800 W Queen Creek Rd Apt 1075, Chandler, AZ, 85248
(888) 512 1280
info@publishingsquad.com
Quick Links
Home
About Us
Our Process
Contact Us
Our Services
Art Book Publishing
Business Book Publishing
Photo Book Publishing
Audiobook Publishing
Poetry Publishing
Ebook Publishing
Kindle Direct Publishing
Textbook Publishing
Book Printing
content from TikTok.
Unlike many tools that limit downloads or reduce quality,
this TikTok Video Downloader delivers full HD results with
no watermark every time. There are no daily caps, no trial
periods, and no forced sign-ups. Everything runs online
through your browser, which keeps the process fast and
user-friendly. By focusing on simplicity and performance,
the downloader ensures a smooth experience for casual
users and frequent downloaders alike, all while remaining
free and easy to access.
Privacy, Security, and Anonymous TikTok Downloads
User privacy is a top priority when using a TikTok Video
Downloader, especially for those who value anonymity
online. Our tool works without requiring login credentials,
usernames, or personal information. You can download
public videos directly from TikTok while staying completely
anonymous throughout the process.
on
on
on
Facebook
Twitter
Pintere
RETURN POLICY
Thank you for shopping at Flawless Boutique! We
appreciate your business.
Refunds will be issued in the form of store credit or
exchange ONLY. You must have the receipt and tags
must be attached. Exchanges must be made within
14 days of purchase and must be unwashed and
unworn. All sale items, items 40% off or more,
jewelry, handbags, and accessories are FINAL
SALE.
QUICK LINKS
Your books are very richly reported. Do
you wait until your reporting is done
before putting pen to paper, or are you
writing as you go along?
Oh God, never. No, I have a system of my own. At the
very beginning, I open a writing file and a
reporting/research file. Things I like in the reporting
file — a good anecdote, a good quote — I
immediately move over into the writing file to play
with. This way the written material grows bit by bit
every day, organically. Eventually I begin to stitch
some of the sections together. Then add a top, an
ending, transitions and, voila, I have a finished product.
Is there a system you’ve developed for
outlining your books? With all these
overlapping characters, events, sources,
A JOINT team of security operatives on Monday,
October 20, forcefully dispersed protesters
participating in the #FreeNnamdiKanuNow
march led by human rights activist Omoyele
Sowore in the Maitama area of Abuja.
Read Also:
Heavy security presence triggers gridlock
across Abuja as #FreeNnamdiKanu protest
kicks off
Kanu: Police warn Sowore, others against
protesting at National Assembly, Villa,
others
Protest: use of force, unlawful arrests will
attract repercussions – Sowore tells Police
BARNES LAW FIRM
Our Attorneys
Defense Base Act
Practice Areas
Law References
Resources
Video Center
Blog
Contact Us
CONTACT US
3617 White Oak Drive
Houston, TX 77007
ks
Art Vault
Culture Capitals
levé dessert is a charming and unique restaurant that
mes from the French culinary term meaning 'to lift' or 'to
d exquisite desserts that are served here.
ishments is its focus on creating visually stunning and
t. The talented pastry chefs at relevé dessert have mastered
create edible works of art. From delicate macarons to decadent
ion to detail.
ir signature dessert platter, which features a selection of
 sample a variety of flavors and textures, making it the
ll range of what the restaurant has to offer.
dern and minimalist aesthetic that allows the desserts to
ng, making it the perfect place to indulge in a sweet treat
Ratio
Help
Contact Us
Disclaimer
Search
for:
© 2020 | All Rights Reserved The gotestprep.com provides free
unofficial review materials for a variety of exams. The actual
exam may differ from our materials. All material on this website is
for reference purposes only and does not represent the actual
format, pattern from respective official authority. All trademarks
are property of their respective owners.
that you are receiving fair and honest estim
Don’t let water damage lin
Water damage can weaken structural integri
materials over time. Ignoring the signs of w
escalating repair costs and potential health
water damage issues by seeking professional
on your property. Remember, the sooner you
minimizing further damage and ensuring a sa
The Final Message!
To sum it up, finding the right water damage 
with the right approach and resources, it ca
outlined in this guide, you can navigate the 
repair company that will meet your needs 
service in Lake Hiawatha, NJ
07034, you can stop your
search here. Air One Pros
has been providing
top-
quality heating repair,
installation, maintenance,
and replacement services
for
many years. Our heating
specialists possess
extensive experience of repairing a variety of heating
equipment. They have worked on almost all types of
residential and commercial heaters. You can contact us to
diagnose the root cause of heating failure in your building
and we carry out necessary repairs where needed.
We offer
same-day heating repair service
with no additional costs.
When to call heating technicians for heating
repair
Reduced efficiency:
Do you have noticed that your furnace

##########

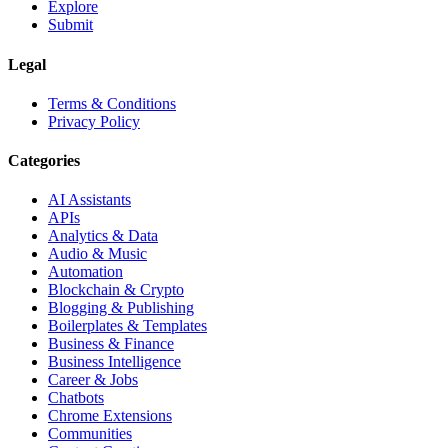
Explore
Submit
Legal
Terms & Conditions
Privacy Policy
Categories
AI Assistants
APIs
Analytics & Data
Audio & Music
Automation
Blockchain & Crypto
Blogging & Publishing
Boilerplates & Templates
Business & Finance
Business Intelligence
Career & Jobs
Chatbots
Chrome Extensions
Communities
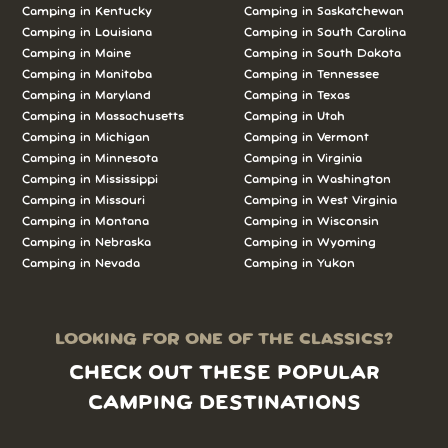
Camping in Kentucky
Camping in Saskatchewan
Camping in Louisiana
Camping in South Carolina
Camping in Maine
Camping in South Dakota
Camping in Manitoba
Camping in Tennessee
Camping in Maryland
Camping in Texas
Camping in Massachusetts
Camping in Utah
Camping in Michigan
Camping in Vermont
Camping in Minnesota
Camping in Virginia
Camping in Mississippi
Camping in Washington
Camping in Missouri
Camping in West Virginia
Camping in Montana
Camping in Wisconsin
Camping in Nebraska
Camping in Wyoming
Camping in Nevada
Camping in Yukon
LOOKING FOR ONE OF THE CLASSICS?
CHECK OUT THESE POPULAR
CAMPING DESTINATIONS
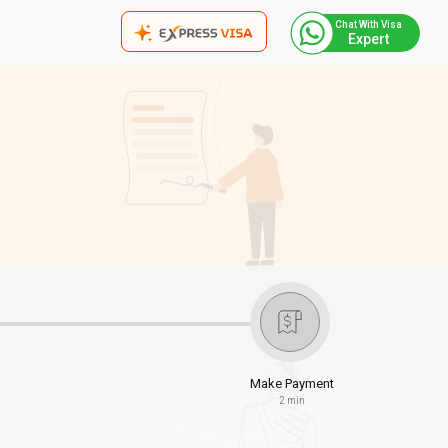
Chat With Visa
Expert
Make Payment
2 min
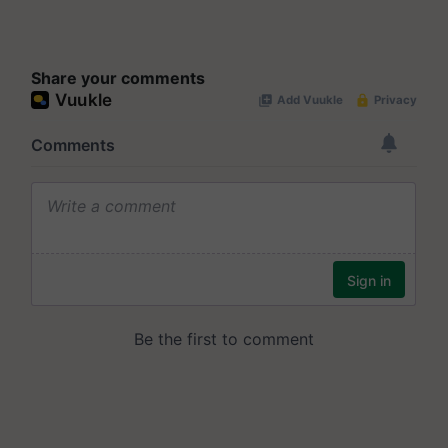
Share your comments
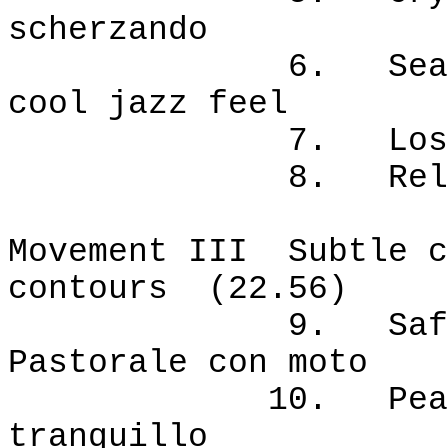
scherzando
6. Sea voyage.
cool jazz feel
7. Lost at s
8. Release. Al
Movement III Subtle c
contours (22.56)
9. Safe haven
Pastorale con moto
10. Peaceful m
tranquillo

##########

— Task requirements —
Here the output must be the lines above from the line with "outlined in this guide, you can navigate the" to the line with "specialists possess", both included, duplicated word for word and nothing else.

— Result of the task —
outlined in this guide, you can navigate the 
repair company that will meet your needs 
service in Lake Hiawatha, NJ
07034, you can stop your
search here. Air One Pros
has been providing
top-
quality heating repair,
installation, maintenance,
and replacement services
for
many years. Our heating
specialists possess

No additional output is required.